Adopting softer stance, Kazakhstan allows small-scale protests

Kazakhstan’s government allowed pro-democracy youth activists to hold small-scale public rallies demanding constitutional reform on Friday, signalling more tolerance for its critics.

Public protests are effectively illegal in the Central Asian nation, and police have routinely dispersed those that have taken place. But state security agencies seem to be adopting a softer approach since Kassym-Jomart Tokayev took over as president from veteran leader Nursultan Nazarbayev in March.

Activists of the recently established Oyan, Qazaqstan — Wake up, Kazakhstan — a movement mostly made up of Kazakhs in their teens and twenties, held small-scale rallies in several Kazakh cities on Friday to mark the Constitution Day.

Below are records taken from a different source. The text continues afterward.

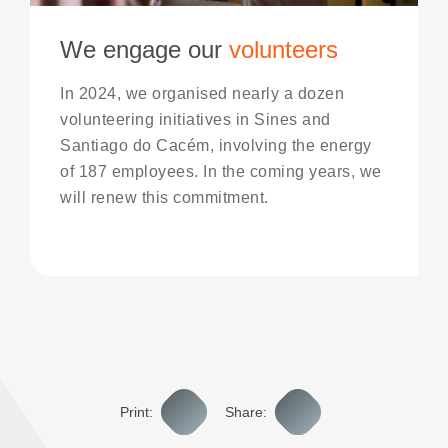
We engage our
volunteers
In 2024, we organised nearly a dozen
volunteering initiatives in Sines and
Santiago do Cacém, involving the energy
of 187 employees. In the coming years, we
will renew this commitment.
Print:
Share:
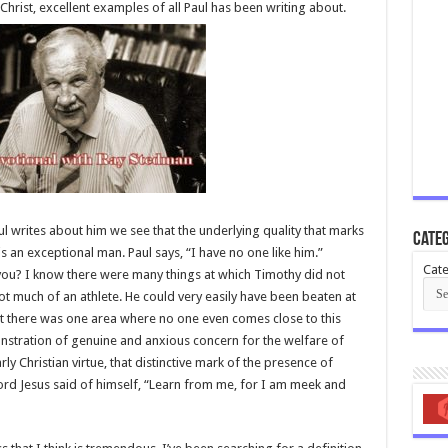
Christ, excellent examples of all Paul has been writing about.
ul writes about him we see that the underlying quality that marks
Categ
is an exceptional man. Paul says, “I have no one like him.”
Cate
 you? I know there were many things at which Timothy did not
not much of an athlete. He could very easily have been beaten at
ut there was one area where no one even comes close to this
monstration of genuine and anxious concern for the welfare of
ly Christian virtue, that distinctive mark of the presence of
 Lord Jesus said of himself, “Learn from me, for I am meek and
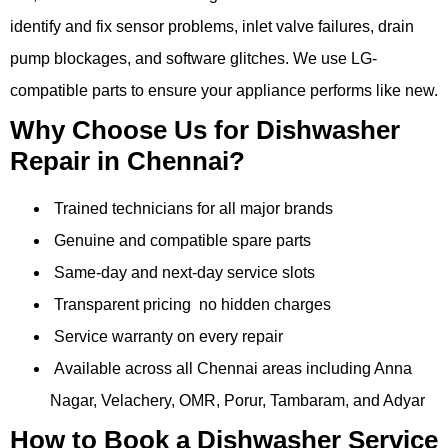
identify and fix sensor problems, inlet valve failures, drain
pump blockages, and software glitches. We use LG-
compatible parts to ensure your appliance performs like new.
Why Choose Us for Dishwasher
Repair in Chennai?
Trained technicians for all major brands
Genuine and compatible spare parts
Same-day and next-day service slots
Transparent pricing no hidden charges
Service warranty on every repair
Available across all Chennai areas including Anna
Nagar, Velachery, OMR, Porur, Tambaram, and Adyar
How to Book a Dishwasher Service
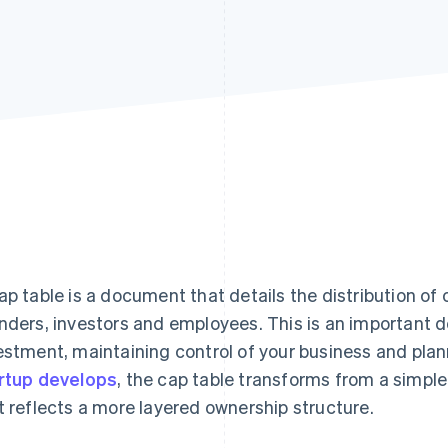
ap table is a document that details the distribution 
nders, investors and employees. This is an important 
estment, maintaining control of your business and plan
rtup develops
, the cap table transforms from a simpl
t reflects a more layered ownership structure.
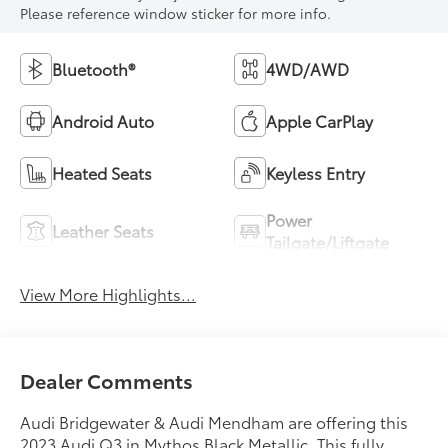
Please reference window sticker for more info.
Bluetooth®
4WD/AWD
Android Auto
Apple CarPlay
Heated Seats
Keyless Entry
Power
Leather Seats
Tailgate/Liftgate
View More Highlights...
Dealer Comments
Audi Bridgewater & Audi Mendham are offering this
2023 Audi Q3 in Mythos Black Metallic. This fully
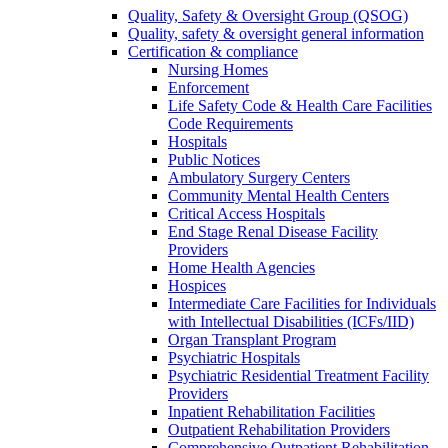
Quality, Safety & Oversight Group (QSOG)
Quality, safety & oversight general information
Certification & compliance
Nursing Homes
Enforcement
Life Safety Code & Health Care Facilities
Code Requirements
Hospitals
Public Notices
Ambulatory Surgery Centers
Community Mental Health Centers
Critical Access Hospitals
End Stage Renal Disease Facility
Providers
Home Health Agencies
Hospices
Intermediate Care Facilities for Individuals
with Intellectual Disabilities (ICFs/IID)
Organ Transplant Program
Psychiatric Hospitals
Psychiatric Residential Treatment Facility
Providers
Inpatient Rehabilitation Facilities
Outpatient Rehabilitation Providers
Comprehensive Outpatient Rehabilitation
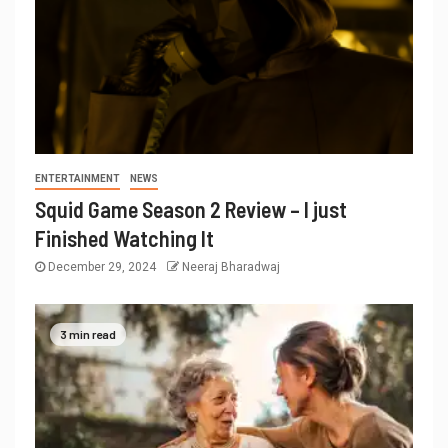
ENTERTAINMENT
NEWS
Squid Game Season 2 Review – I just
Finished Watching It
December 29, 2024
Neeraj Bharadwaj
3 min read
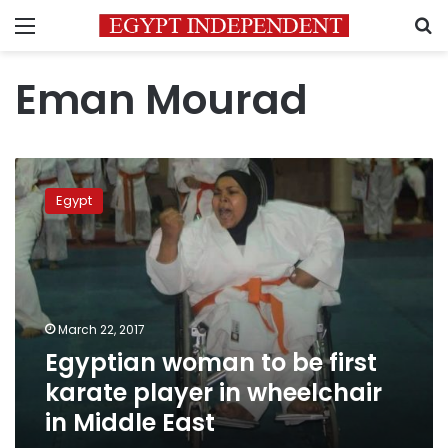
Menu
S
Eman Mourad
Egyptian
woman
Egypt
to
be
first
karate
player
in
March 22, 2017
wheelchair
Egyptian woman to be first
in
Middle
karate player in wheelchair
East
in Middle East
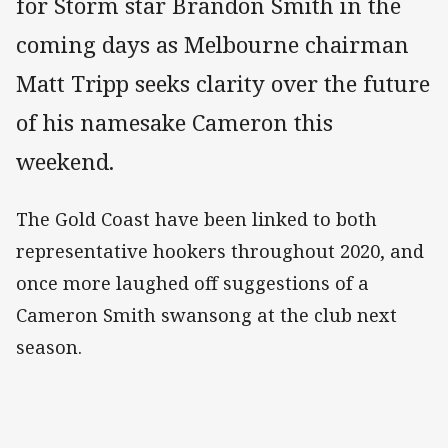
for Storm star Brandon Smith in the
coming days as Melbourne chairman
Matt Tripp seeks clarity over the future
of his namesake Cameron this
weekend.
The Gold Coast have been linked to both
representative hookers throughout 2020, and
once more laughed off suggestions of a
Cameron Smith swansong at the club next
season.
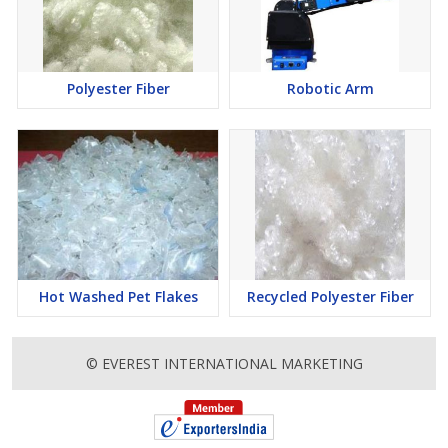
Polyester Fiber
Robotic Arm
Hot Washed Pet Flakes
Recycled Polyester Fiber
© EVEREST INTERNATIONAL MARKETING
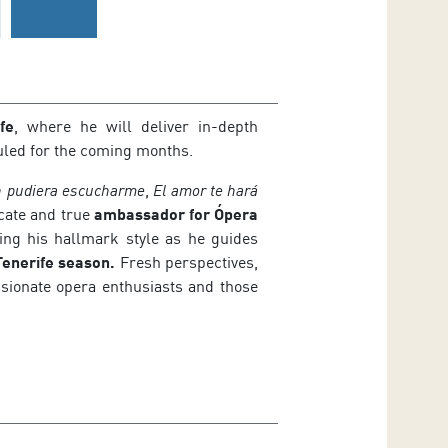
fe
, where he will deliver in-depth
duled for the coming months.
n pudiera escucharme
,
El amor te hará
cate and true
ambassador for Ópera
ting his hallmark style as he guides
enerife season.
Fresh perspectives,
ssionate opera enthusiasts and those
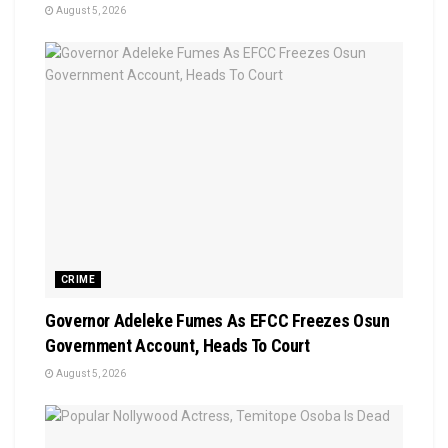
August 5, 2026
CRIME
Governor Adeleke Fumes As EFCC Freezes Osun
Government Account, Heads To Court
August 5, 2026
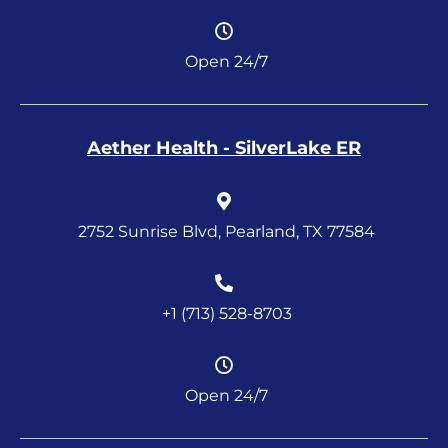
Open 24/7
Aether Health - SilverLake ER
2752 Sunrise Blvd, Pearland, TX 77584
+1 (713) 528-8703
Open 24/7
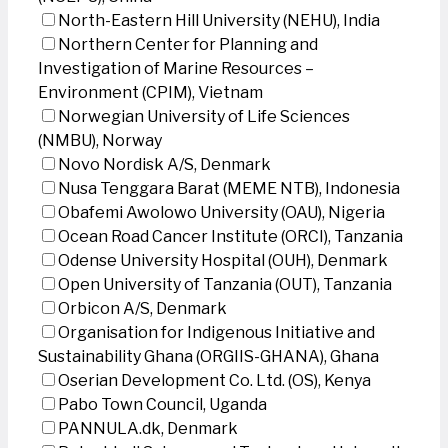
North-Eastern Hill University (NEHU), India
Northern Center for Planning and
Investigation of Marine Resources –
Environment (CPIM), Vietnam
Norwegian University of Life Sciences
(NMBU), Norway
Novo Nordisk A/S, Denmark
Nusa Tenggara Barat (MEME NTB), Indonesia
Obafemi Awolowo University (OAU), Nigeria
Ocean Road Cancer Institute (ORCI), Tanzania
Odense University Hospital (OUH), Denmark
Open University of Tanzania (OUT), Tanzania
Orbicon A/S, Denmark
Organisation for Indigenous Initiative and
Sustainability Ghana (ORGIIS-GHANA), Ghana
Oserian Development Co. Ltd. (OS), Kenya
Pabo Town Council, Uganda
PANNULA.dk, Denmark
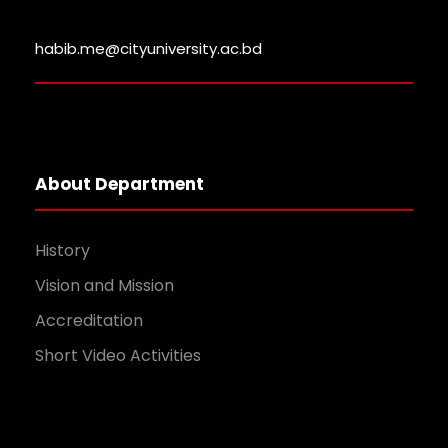
habib.me@cityuniversity.ac.bd
About Department
History
Vision and Mission
Accreditation
Short Video Activities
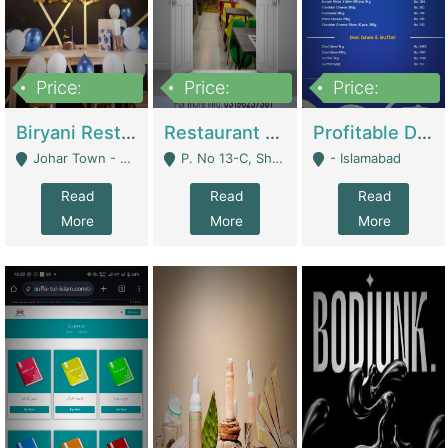
Price:
Price:
Price:
1,800,000
3,500,000
2,500,000
Biryani Restaurant In Johar Town | Restaurants
Restaurant For Sale – Prime Location In F-8 Markaz | Restaurants
Profitable Dairy Manufacturing Business Seeking Investments | Manufactures Units
Johar Town - Lahore
P. No 13-C, Shop No.11 F- 8 Markaz Islamabad, Near HBL Bank - Islamabad
- Islamabad
Read
Read
Read
More
More
More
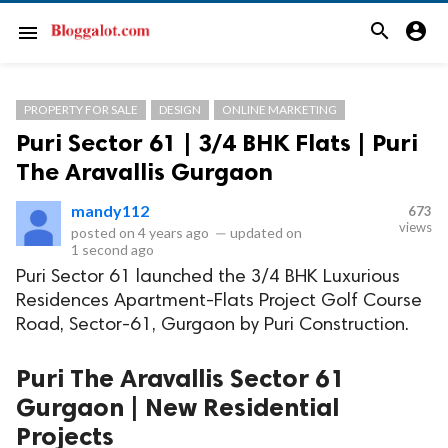
search
account_circle
menu
PROPERTY FOR SALE
DESIGN
ONLINE MARKETING
Puri Sector 61 | 3/4 BHK Flats | Puri
The Aravallis Gurgaon
mandy112
673
views
posted on
4 years ago
—
updated on
1 second ago
Puri Sector 61 launched the 3/4 BHK Luxurious
Residences Apartment-Flats Project Golf Course
Road, Sector-61, Gurgaon by Puri Construction.
Puri The Aravallis Sector 61
Gurgaon | New Residential
Projects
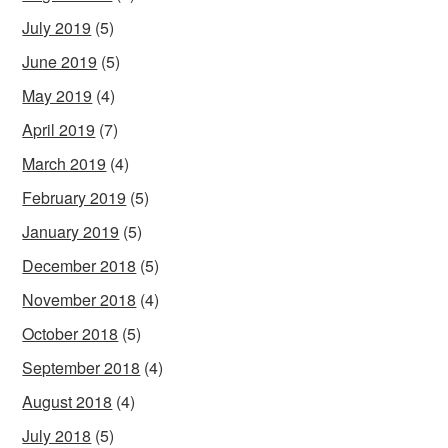
July 2019
(5)
June 2019
(5)
May 2019
(4)
April 2019
(7)
March 2019
(4)
February 2019
(5)
January 2019
(5)
December 2018
(5)
November 2018
(4)
October 2018
(5)
September 2018
(4)
August 2018
(4)
July 2018
(5)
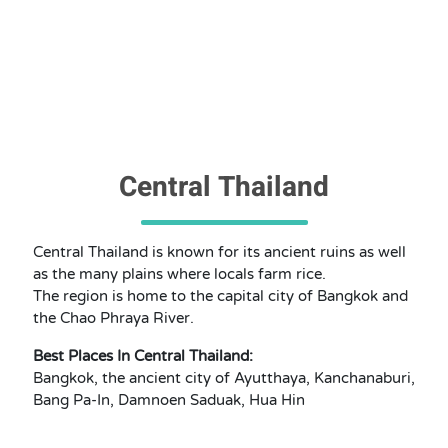
Central Thailand
Central Thailand is known for its ancient ruins as well
as the many plains where locals farm rice.
The region is home to the capital city of Bangkok and
the Chao Phraya River.
Best Places In Central Thailand:
Bangkok, the ancient city of Ayutthaya, Kanchanaburi,
Bang Pa-In, Damnoen Saduak, Hua Hin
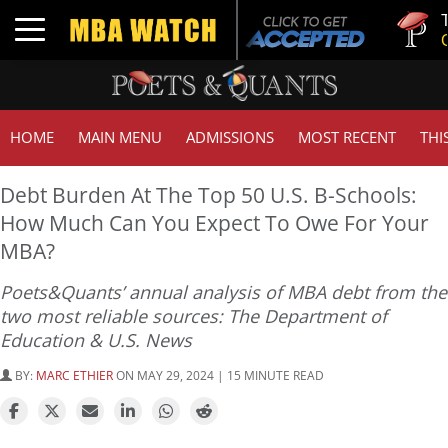
Tuck | Mr
Toggle navigation
GMAT 710
HOME
MAIN MENU
ADMISSIONS
MOST RECENT
THI
Debt Burden At The Top 50 U.S. B-Schools:
How Much Can You Expect To Owe For Your
MBA?
Poets&Quants’ annual analysis of MBA debt from the
two most reliable sources: The Department of
Education & U.S. News
BY:
MARC ETHIER
ON MAY 29, 2024 | 15 MINUTE READ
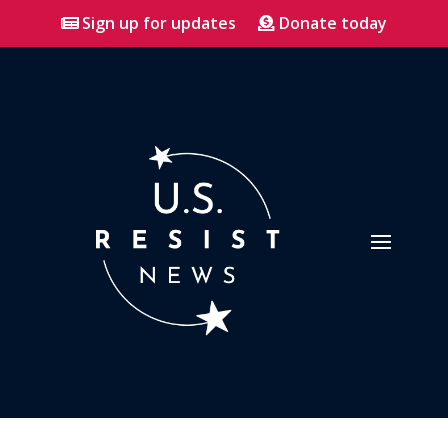
Sign up for updates
Donate today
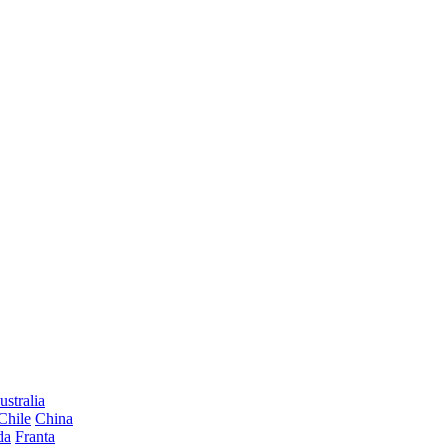
ustralia
Chile
China
da
Franta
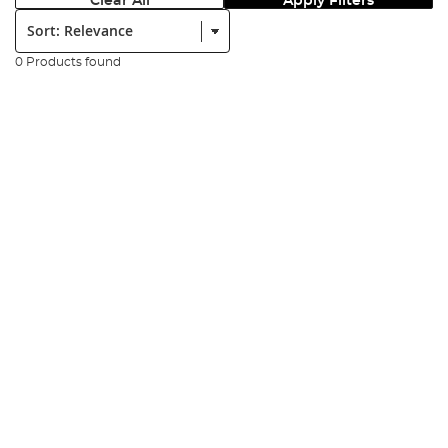
Clear All
Apply Filters
Sort:
0 Products found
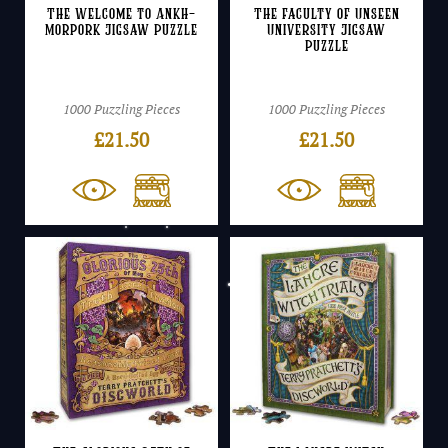
The Welcome to Ankh-
The Faculty of Unseen
Morpork Jigsaw Puzzle
University Jigsaw
Puzzle
1000 Puzzling Pieces
1000 Puzzling Pieces
£
21.50
£
21.50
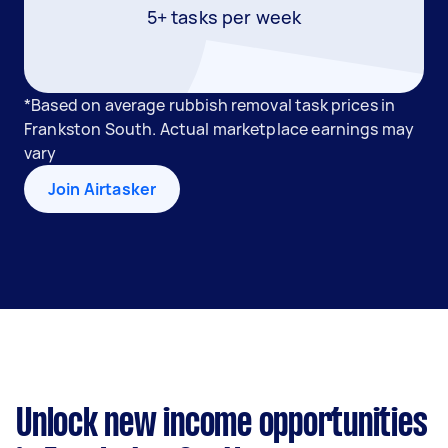
5+ tasks per week
*Based on average rubbish removal task prices in
Frankston South. Actual marketplace earnings may
vary
Join Airtasker
Unlock new income opportunities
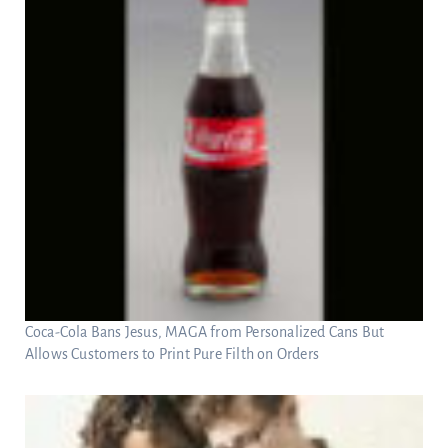
Coca-Cola Bans Jesus, MAGA from Personalized Cans But
Allows Customers to Print Pure Filth on Orders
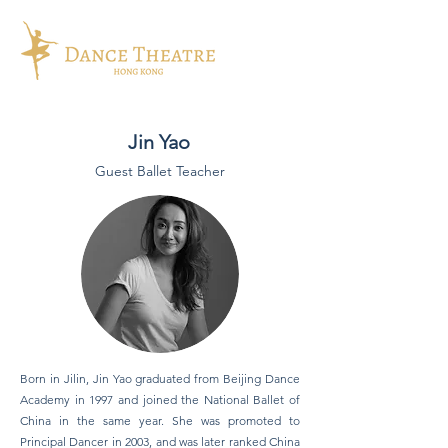
Jin Yao
Guest Ballet Teacher
Born in Jilin, Jin Yao graduated from Beijing Dance
Academy in 1997 and joined the National Ballet of
China in the same year. She was promoted to
Principal Dancer in 2003, and was later ranked China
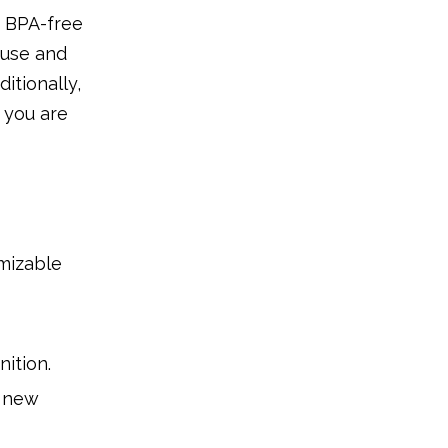
, BPA-free
 use and
itionally,
 you are
omizable
ition.
r new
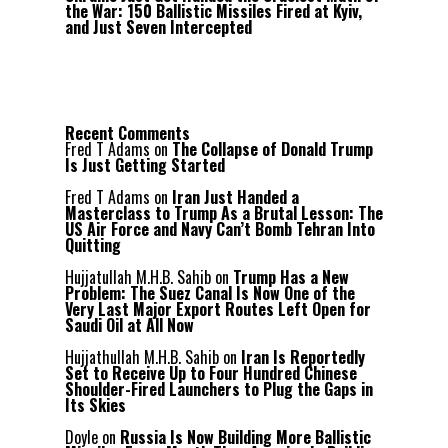
the War: 150 Ballistic Missiles Fired at Kyiv,
and Just Seven Intercepted
Recent Comments
Fred T Adams
on
The Collapse of Donald Trump
Is Just Getting Started
Fred T Adams
on
Iran Just Handed a
Masterclass to Trump As a Brutal Lesson: The
US Air Force and Navy Can’t Bomb Tehran Into
Quitting
Hujjatullah M.H.B. Sahib
on
Trump Has a New
Problem: The Suez Canal Is Now One of the
Very Last Major Export Routes Left Open for
Saudi Oil at All Now
Hujjathullah M.H.B. Sahib
on
Iran Is Reportedly
Set to Receive Up to Four Hundred Chinese
Shoulder-Fired Launchers to Plug the Gaps in
Its Skies
Doyle
on
Russia Is Now Building More Ballistic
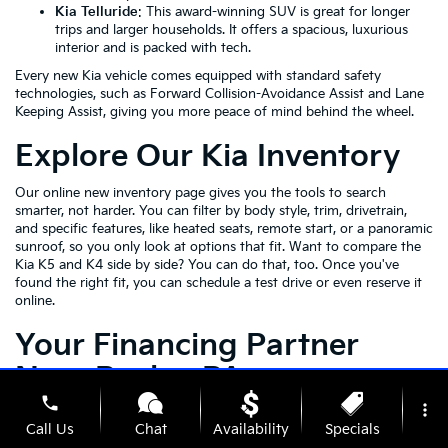
Kia Telluride
: This award-winning SUV is great for longer
trips and larger households. It offers a spacious, luxurious
interior and is packed with tech.
Every new Kia vehicle comes equipped with standard safety
technologies, such as Forward Collision-Avoidance Assist and Lane
Keeping Assist, giving you more peace of mind behind the wheel.
Explore Our Kia Inventory
Our online new inventory page gives you the tools to search
smarter, not harder. You can filter by body style, trim, drivetrain,
and specific features, like heated seats, remote start, or a panoramic
sunroof, so you only look at options that fit. Want to compare the
Kia K5 and K4 side by side? You can do that, too. Once you've
found the right fit, you can schedule a test drive or even reserve it
online.
Your Financing Partner
Near Roslyn PA
phone
more_vert
Once you've explored our inventory and pinpointed the Kia that fits
Call Us
Chat
Availability
Specials
your lifestyle, our financing team is here to help you make it yours.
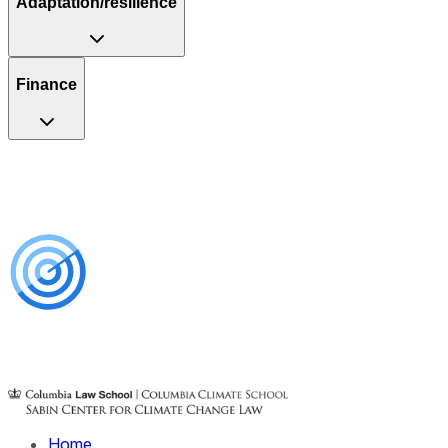
Adaptation/resilience
Finance
Home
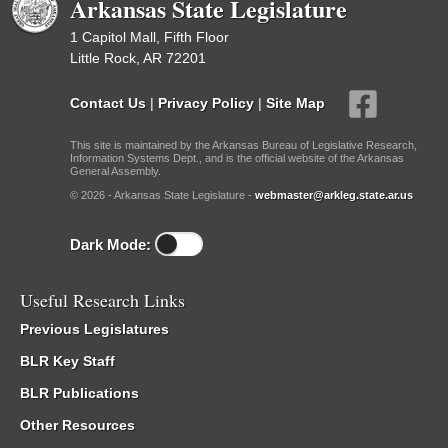
Arkansas State Legislature
1 Capitol Mall, Fifth Floor
Little Rock, AR 72201
Contact Us
|
Privacy Policy
|
Site Map
This site is maintained by the Arkansas Bureau of Legislative Research,
Information Systems Dept., and is the official website of the Arkansas
General Assembly.
© 2026 - Arkansas State Legislature -
webmaster@arkleg.state.ar.us
Dark Mode:
Useful Research Links
Previous Legislatures
BLR Key Staff
BLR Publications
Other Resources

In Almaty, the former Soviet republic’s biggest city, some two dozen activists marched through a central street demanding constitutional reforms and a switch to a parliamentary republic. Some carried banners quoting the articles of the constitution, which bar censorship and protect freedom of assembly.

Unusually for such rallies, police made no attempts to detain them or interfere with the march, although some activists had complained earlier about being summoned by police and warned against participating in the rally.

The Oyan, Qazaqstan movement has emerged since Nazarbayev abruptly resigned in March, after running the oil-rich nation for almost three decades. The 79-year-old Nazarbayev endorsed his ally Tokayev, 66, as his successor, but retained sweeping powers as head of the security council and leader of the ruling Nur Otan party.

Tokayev has pledged policy continuity, but he also invited some of prominent government critics to discuss future reforms at a special council and has shown greater lenience towards dissident groups such as Oyan, Qazaqstan.

The group has become prominent for its creative approach to protest,- from hanging a banner that read “You can’t run away from the truth” along the path of a government-sponsored marathon to standing in square with an empty banner. Police arrested the lone protester anyway.